エミライは2023年9月12日、米国OPPO Digital製品のアフターサービス業務を終了したと発表しました。
OPPO Digitalは、2018年4月にオーディオ・ビジュアル関連機器の新製品の企画・開発を終了していましたが、それまでに発売されていた機器が販売終了後も市場で高い評価を受け続けており、中古流通も活発だったなどあり、エミライが2020年6月よりOPPO Digital Japanからの事業譲渡をうけ、米国OPPO Digital社製品のアフターサービス業務を継続していました。
独自に確保した保守用部品を使ってできる限り修理業務を継続する努力を続けてきたとのことですが、保守用部品の供給が停止されてから5年が経過し、在庫が払底。今後状況が改善される見通しもないことから、修理等のアフターサービス業務の全てを終了するに至ったとのことです。
OPPO Digitalのオーディオ・ビジュアル製品というと、UHD BDプレーヤー「UDP-205」「UDP-203」、USB-DAC「Sonica DAC」、DAC内蔵ポータブルヘッドホンアンプ「HA-2」、平面磁界駆動型ヘッドホン「PM-3」などがありました。
いずれも高い評価を受けている機器ばかりですが、4K Ultra HD Blu-rayをはじめとして、Blu-ray、CD、SACD、DVD Audioなどハイファイ系12cmディスクすべてを再生できるユニバーサルプレーヤーとして「UDP-205」(2017年発売)の人気・評価がとりわけ高いものがありました。DACやネットワークオーディオプレーヤー機能も搭載した、まさに全部入りのディスクプレーヤーでした。
映像系ディスクも含めたユニバーサルプレーヤー兼DAC/ネットワークオーディオプレーヤーは、オーディオ・ビジュアルを一台の機器で賄いたい向きにはありがたい存在であり、「UDP-205」の人気はUHD BDプレーヤーを軸としてユニバーサルプレーヤー兼DAC/ネットワークオーディオプレーヤーの需要を示した動きと思われました。
ところが、「UDP-205」以外にめぼしいライバル機が現れないまま2018年4月に「UDP-205」の販売が終了、その後も「UDP-205」の音質・機能性・利便性の総合力に迫るライバルも現れなかったため、「UDP-205」を確保してメンテして使い続けるユーザーが相当数いるという状況が今日まで続いていたわけです。「UDP-205」はSACDなどのアナログマルチch出力、ステレオXLRバランス出力があるのも大きいようです。
しかし、ついにメンテ用の部品も底を突いたようで、アフターサービス終了の無情なアナウンス。

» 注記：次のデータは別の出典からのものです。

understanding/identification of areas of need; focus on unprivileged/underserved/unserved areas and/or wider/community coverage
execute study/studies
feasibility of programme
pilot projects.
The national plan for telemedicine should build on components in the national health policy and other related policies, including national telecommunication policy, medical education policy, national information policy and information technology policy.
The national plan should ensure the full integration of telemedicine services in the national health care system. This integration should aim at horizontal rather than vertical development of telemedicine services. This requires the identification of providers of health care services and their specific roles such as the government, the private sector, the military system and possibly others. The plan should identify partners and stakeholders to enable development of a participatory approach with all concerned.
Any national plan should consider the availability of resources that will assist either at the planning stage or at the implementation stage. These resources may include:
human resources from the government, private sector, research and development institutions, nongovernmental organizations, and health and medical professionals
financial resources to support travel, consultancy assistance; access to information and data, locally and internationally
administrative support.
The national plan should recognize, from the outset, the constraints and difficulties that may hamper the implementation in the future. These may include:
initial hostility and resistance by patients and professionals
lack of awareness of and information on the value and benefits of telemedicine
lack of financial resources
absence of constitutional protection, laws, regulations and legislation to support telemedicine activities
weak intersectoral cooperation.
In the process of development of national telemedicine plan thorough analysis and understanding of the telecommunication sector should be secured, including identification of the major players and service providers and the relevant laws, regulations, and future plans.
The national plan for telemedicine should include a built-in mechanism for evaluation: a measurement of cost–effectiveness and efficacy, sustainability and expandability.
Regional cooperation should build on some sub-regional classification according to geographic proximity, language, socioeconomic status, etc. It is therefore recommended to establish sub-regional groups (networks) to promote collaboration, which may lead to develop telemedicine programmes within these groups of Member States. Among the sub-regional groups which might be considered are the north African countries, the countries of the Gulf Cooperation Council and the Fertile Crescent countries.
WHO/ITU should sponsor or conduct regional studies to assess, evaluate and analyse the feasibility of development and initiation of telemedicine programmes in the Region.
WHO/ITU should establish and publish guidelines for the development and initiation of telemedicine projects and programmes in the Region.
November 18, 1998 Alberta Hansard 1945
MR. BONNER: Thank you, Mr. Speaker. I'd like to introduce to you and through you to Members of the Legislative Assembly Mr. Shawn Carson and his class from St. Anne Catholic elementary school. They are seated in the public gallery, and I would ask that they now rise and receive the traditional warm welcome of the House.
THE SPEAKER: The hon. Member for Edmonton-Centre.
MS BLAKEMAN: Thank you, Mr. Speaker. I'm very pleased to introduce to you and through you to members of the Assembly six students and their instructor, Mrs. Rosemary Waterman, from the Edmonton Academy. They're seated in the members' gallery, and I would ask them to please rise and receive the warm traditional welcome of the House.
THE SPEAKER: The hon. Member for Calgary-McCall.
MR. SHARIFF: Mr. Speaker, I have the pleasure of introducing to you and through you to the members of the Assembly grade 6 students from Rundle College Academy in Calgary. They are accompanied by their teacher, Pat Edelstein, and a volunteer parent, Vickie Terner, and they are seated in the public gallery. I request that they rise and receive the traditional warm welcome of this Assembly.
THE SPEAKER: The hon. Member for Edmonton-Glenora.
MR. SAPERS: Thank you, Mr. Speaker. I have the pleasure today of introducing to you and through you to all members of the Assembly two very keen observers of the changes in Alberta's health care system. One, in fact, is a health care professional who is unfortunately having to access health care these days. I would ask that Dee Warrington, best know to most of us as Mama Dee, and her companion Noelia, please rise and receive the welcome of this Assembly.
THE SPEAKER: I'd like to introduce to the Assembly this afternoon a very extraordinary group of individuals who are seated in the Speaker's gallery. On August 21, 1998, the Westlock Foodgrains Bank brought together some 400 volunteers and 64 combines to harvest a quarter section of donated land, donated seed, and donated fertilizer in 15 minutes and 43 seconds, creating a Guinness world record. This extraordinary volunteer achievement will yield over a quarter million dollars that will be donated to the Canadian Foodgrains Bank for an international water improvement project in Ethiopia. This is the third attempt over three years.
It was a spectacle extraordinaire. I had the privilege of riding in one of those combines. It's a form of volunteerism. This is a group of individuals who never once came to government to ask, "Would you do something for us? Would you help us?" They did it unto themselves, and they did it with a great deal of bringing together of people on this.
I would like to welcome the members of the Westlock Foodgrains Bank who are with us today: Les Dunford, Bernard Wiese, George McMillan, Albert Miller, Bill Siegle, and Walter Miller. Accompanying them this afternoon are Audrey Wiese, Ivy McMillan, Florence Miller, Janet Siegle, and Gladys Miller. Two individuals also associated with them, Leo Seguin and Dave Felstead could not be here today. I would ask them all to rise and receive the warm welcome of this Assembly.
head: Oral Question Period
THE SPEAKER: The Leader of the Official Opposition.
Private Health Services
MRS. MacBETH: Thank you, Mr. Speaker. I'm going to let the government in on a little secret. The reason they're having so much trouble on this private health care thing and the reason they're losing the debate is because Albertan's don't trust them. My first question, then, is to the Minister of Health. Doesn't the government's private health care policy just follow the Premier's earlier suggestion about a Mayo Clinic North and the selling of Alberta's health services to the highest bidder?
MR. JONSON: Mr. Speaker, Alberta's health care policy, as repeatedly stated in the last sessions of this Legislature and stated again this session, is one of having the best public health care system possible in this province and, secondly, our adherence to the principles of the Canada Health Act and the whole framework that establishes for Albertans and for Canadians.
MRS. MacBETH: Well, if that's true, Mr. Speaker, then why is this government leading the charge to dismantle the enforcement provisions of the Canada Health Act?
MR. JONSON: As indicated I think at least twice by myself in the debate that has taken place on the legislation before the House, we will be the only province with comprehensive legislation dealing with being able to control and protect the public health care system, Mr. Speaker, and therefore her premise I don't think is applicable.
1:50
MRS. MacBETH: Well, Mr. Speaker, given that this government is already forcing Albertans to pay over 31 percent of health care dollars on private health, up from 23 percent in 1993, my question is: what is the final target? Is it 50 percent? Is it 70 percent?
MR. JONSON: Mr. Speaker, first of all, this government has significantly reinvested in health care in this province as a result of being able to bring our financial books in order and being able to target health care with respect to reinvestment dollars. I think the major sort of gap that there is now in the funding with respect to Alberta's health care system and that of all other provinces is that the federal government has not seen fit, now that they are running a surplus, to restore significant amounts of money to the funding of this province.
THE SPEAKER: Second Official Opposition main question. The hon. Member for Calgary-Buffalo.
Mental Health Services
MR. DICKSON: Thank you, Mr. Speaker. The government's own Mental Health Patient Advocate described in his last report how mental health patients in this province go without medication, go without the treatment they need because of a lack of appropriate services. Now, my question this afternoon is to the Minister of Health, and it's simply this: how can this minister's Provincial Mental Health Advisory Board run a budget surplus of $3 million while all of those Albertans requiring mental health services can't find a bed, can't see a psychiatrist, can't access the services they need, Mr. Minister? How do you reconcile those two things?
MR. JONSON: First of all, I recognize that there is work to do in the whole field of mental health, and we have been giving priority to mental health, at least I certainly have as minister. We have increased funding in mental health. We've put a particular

なお、2023年現在は、REAVONのユニバーサルプレーヤー「UBR-X200」(実売約30万円)が「UD-205」に最も近い機能性(SACDなどのアナログマルチch出力、ステレオXLRバランス出力もある)とグレードを備えた現行品であり、いくらかの機能性のマイナス(Wi-Fi機能やタブレット/スマホ用アプリが無い、TIDALなどの高音質音楽ストリーミング・サービスやNetflixなどの映像配信に対応していない、ヘッドホン出力がない)はありますが、画質面では上、音質も拮抗しているという評価もあり、アフターサービスのことを考えると「UDP-205」の代替機となりえるのではないでしょうか?
もちろん、アフターサービスのない「UDP-205」を使い続けるのも自由だとは思いますし、ディスク部分が壊れてもDACなどは使えるでしょうし。
いずれにしても、高音質オーディオ再生に対応した映像ディスクプレーヤーというものが過去のものになりつつある、ということを感じさせられる事態です。